Problem to solve:
Reproduce, word for word, the stretch of the text on baby tooth loss from "Extraction Considerations" through "the gum surface.".

Source extract Start Marker

Baby or Primary Tooth Loss

Humans have two sets of teeth or dentition. The first set are baby teeth, also called primary or milk teeth and the second set are permanent teeth. Baby teeth serve an important function in the development of permanent tooth placement. If baby teeth stay in place for too long or are prematurely lost, it can adversely affect the eruption pattern and alignment of the permanent teeth. At each of your child’s regular six month check-ups, Dr. Chan will track your child’s eruption status. If necessary, he will inform you of any preventative measures to consider to minimize future permanent crowding or abnormal spaces between the teeth.

Primary Tooth Loss Schedule

Baby teeth are typically lost at certain ages. This varies slightly from child to child, but should follow a certain pattern that corresponds to the pattern of permanent tooth eruption. If a child loses his/her teeth in a pattern that is outside of the normal eruption schedule, it may cause teeth to crowd or become misaligned. If a child goes several years over the normal tooth loss schedule, it may delay permanent tooth eruption or cause existing permanent teeth to shift into unnatural placements. Baby teeth are generally lost around the following ages:

  •  6-8 years of age – Loss of the lower and upper front (central) primary incisors
  •  Loss of the lower and upper side (lateral) incisors
  •  8-10 years of age – 1-2 year pause
  •  10-13 years of age – Loss of the lower canines (cuspids) and first molars
  •  Loss of the upper canines, then upper and lower molars

Extraction Considerations

If a baby tooth is damaged or begins to decay, it may be necessary to extract the tooth in order to save gum health and eliminate pain. However, extracting a baby tooth before it is time for the permanent tooth to erupt can allow surrounding teeth to shift to fill the gap. If the tooth can be saved, dentists often recommend using other methods so that the gap is naturally filled until the permanent tooth comes in. If it becomes necessary to extract a primary tooth, Dr. Chan may recommend filling the space with a prosthetic tooth until the permanent tooth comes in. It may also be necessary to fill a space with a prosthetic tooth if more than three months pass between the loss of a baby tooth and the eruption of a permanent tooth. Sometimes a radiograph (x-ray) can show the status of the developing permanent tooth below the gum surface.

Primary Tooth Extraction Benefits

If primary teeth are pulled at an appropriate time, it can sometimes prevent later complications. Pulling primary teeth will not permanently solve crowding issues, but it can help dentists guide permanent tooth development patterns so that straightening procedures and surgeries that would have been necessary later can be avoided; however, every child develops differently. In our office Dr. Chan will discuss all possible remedies for childhood tooth complications with parents to prepare them to make an informed decision for their child.

Source extract End Marker
Records Start Marker

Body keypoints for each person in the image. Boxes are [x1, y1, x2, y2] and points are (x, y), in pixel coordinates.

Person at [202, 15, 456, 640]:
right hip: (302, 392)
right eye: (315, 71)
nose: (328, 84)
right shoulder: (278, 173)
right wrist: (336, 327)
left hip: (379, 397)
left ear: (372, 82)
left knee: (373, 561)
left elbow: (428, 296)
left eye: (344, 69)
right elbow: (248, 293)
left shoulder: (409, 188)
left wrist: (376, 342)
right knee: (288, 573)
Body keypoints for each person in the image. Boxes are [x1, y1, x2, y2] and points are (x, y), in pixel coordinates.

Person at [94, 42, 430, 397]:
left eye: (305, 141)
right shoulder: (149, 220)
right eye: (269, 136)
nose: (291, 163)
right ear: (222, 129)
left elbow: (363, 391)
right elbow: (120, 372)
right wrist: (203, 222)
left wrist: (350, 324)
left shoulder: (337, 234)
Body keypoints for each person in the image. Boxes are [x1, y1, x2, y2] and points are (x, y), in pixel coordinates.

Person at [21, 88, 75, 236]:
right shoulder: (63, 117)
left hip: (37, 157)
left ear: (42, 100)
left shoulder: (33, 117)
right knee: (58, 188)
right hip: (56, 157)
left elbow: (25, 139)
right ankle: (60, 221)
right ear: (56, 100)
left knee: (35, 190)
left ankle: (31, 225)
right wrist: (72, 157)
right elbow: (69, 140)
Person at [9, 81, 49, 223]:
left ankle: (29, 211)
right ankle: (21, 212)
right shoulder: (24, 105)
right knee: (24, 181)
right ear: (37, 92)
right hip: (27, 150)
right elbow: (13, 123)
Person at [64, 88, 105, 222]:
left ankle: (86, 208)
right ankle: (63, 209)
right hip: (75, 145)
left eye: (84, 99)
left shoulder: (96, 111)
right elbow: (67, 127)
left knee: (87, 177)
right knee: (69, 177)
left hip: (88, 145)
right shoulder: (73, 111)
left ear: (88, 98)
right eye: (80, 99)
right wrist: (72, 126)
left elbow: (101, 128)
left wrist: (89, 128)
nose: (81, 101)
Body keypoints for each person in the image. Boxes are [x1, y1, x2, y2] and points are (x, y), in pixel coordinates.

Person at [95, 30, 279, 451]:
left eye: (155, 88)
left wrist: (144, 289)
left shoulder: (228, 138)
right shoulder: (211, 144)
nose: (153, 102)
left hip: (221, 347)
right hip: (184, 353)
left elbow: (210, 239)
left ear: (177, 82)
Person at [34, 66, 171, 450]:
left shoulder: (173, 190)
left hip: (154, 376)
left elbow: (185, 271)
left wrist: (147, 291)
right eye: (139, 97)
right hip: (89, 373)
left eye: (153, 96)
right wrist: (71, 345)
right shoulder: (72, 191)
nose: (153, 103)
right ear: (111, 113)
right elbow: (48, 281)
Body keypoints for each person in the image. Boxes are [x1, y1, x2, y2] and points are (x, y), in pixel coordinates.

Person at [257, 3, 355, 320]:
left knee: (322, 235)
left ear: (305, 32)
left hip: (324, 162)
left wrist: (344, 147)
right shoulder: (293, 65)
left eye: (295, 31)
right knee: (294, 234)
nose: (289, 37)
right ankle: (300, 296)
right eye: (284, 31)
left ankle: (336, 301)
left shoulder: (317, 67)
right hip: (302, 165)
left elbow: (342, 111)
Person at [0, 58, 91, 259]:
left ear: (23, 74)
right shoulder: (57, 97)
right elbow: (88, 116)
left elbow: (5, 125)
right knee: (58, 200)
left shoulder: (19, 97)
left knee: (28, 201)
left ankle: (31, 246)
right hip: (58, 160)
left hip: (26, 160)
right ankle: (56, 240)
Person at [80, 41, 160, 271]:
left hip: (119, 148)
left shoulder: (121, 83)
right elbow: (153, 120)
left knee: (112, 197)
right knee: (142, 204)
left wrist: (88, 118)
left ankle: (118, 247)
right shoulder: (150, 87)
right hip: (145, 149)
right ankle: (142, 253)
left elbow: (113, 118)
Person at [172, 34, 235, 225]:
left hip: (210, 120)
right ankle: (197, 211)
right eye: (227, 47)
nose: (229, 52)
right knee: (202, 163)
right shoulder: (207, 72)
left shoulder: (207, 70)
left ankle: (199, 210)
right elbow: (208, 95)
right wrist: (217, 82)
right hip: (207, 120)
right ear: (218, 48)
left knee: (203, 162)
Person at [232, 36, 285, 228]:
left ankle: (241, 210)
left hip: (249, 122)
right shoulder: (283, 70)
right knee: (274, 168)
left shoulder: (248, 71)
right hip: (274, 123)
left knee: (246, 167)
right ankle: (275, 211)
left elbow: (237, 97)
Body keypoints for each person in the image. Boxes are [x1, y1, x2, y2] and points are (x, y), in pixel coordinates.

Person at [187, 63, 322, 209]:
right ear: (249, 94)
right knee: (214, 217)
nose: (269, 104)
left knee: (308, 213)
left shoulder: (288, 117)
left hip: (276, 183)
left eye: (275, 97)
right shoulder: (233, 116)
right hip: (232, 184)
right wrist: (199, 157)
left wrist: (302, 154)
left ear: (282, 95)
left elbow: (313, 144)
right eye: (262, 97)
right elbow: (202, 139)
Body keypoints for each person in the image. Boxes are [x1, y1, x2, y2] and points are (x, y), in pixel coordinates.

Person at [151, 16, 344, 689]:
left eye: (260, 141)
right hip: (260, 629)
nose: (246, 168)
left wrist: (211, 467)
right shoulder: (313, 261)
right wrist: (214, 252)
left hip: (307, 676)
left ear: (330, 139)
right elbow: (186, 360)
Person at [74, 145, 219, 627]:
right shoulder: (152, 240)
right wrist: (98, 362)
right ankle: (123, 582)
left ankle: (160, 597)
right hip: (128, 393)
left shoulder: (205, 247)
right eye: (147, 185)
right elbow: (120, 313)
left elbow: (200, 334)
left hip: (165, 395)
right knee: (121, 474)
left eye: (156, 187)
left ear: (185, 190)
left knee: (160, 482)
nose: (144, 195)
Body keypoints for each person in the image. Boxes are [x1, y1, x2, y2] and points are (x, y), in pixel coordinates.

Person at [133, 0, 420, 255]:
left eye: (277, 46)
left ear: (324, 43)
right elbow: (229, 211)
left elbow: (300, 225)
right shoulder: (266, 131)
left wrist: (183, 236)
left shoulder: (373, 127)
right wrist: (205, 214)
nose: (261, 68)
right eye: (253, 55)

Records End Marker

Answer to this problem:
Extraction Considerations

If a baby tooth is damaged or begins to decay, it may be necessary to extract the tooth in order to save gum health and eliminate pain. However, extracting a baby tooth before it is time for the permanent tooth to erupt can allow surrounding teeth to shift to fill the gap. If the tooth can be saved, dentists often recommend using other methods so that the gap is naturally filled until the permanent tooth comes in. If it becomes necessary to extract a primary tooth, Dr. Chan may recommend filling the space with a prosthetic tooth until the permanent tooth comes in. It may also be necessary to fill a space with a prosthetic tooth if more than three months pass between the loss of a baby tooth and the eruption of a permanent tooth. Sometimes a radiograph (x-ray) can show the status of the developing permanent tooth below the gum surface.